I turn off the lights to make it easier
to picture her on the train between
her district and my own.
The windows are pointless, showing only
the neglected rusted walls of all our man made
mistakes, but without them things would just be
more enclosed.
The lowest on the corner store totem pole
props the back door open with a plastic crate
well after closing time, and carries bags of trash
over his shoulder.

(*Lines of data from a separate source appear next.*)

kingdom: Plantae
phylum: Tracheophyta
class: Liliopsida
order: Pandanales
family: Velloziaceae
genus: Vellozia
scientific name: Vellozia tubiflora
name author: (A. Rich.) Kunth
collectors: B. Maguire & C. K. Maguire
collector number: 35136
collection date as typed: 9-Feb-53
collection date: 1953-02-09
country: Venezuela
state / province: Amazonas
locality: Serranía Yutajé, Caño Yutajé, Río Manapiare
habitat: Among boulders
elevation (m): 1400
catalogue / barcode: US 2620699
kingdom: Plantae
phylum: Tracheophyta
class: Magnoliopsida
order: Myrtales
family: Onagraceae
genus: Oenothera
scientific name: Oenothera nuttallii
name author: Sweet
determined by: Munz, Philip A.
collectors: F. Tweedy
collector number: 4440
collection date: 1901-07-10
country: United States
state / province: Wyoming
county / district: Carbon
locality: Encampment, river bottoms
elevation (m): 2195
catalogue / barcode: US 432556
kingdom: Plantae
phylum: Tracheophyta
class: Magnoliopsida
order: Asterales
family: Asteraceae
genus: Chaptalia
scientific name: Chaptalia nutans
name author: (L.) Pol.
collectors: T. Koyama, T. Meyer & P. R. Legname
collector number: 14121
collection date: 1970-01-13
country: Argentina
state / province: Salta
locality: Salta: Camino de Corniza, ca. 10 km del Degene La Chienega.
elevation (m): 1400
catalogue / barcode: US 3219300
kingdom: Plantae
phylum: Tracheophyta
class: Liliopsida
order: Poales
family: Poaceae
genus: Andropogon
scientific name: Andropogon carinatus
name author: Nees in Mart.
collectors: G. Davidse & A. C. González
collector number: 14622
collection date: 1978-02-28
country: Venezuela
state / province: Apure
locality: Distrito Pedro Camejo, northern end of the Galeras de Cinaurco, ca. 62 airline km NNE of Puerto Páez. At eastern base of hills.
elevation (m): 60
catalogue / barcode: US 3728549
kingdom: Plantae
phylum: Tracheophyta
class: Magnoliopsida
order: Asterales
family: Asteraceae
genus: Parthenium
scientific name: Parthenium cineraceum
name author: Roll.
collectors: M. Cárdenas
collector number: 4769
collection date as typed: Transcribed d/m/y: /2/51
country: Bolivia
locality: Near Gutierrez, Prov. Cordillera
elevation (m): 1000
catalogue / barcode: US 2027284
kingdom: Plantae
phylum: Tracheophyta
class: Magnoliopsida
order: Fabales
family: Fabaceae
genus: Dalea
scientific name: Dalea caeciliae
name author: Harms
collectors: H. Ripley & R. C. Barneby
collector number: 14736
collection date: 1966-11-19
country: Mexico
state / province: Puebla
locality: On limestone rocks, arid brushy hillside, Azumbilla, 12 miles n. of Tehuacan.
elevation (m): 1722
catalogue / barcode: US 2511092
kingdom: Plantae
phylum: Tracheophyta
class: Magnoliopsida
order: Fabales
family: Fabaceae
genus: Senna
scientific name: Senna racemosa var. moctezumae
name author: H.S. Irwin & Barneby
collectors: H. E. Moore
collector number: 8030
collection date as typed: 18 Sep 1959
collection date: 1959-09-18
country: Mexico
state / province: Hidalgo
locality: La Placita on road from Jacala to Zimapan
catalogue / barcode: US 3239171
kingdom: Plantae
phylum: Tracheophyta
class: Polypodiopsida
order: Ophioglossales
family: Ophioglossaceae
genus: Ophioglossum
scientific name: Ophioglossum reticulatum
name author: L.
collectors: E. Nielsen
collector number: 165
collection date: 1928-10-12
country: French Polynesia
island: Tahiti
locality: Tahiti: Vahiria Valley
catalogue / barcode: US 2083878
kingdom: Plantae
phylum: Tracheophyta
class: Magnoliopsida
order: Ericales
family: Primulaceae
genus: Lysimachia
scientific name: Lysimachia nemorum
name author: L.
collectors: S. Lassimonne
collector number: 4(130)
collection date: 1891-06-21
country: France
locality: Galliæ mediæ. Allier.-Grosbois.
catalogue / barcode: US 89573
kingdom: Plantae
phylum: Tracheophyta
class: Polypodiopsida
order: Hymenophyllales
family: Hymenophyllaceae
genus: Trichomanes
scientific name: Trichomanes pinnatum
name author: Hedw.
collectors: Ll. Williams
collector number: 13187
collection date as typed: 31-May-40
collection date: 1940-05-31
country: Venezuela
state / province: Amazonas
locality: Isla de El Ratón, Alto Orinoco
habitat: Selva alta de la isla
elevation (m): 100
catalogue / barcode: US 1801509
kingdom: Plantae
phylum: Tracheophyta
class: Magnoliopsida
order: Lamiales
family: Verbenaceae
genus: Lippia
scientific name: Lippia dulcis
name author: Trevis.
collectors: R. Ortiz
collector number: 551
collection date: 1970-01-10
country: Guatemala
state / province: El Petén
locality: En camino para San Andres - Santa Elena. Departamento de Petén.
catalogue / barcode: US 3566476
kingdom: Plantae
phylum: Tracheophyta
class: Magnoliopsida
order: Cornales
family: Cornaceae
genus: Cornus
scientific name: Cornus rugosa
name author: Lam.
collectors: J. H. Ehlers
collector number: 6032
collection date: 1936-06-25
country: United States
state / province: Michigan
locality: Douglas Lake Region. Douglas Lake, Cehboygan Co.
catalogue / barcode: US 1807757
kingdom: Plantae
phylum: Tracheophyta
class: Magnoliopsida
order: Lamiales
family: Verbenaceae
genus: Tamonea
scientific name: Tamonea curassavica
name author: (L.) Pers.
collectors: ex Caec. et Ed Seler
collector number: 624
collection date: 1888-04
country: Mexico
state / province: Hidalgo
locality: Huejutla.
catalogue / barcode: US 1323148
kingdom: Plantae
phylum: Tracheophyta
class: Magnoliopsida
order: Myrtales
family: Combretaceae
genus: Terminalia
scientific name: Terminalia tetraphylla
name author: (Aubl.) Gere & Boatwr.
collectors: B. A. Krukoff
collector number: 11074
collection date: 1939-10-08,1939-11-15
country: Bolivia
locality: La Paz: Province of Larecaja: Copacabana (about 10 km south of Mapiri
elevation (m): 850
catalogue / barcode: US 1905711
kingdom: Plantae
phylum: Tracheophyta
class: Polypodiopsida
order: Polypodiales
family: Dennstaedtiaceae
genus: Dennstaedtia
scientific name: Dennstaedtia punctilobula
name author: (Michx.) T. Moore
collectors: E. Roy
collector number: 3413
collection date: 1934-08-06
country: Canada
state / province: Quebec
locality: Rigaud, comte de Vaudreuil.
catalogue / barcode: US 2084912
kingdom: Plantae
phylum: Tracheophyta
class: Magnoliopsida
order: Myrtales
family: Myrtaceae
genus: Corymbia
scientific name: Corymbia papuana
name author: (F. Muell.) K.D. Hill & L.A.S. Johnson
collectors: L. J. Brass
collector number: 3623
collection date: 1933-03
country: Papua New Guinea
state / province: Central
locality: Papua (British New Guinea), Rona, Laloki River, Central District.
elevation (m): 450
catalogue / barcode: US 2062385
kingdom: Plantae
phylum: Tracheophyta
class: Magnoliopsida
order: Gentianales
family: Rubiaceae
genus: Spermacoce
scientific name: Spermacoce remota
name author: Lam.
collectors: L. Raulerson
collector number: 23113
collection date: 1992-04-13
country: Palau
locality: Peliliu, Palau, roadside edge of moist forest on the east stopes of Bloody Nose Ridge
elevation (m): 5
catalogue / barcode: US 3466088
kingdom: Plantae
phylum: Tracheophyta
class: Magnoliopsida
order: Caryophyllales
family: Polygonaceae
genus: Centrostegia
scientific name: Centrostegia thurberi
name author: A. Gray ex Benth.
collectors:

He is not really there and all
the weight left on his back is just a consequence
of the limits kept on real imagination.
Self taught young witches do their best to break
old spells that on the surface never could be proven
true, but still they draw their symbols on the printer paper
stolen from the lab right off the lobby.
The lights are on so they can see each other’s bodies
because the magic is beneath what they conceal.
An open mic is prepared on a plywood stage
in the corner of a comic store where no one ever pays.
The complicated coffee making equipment behind
the counter is all salvaged from antique stores,
and is mostly there for show, while all the workers
brew the real thing in the back with something
far much more conventional.
The wheels on her skate board consist of two
different colors lined up diagonally, and the graphic
behind them is just a tribute to the tattoo on her back,
which was an “X” made out of ink that conformed
to all the curves and didn’t fight them.
She rode the final stretch back home by carving
back and forth across the open empty street,
and unlocked her door with a butter knife,
she had magnetized discretely, to a spot
among the second floor’s imitation of a railing.
There was never any sleep where she grew up,
but with any luck it would just show up
when she needed it like a friend out on the highway
when you’ve finally broken down,
and the whole town seems to laugh without
the courtesy of stopping in their tracks.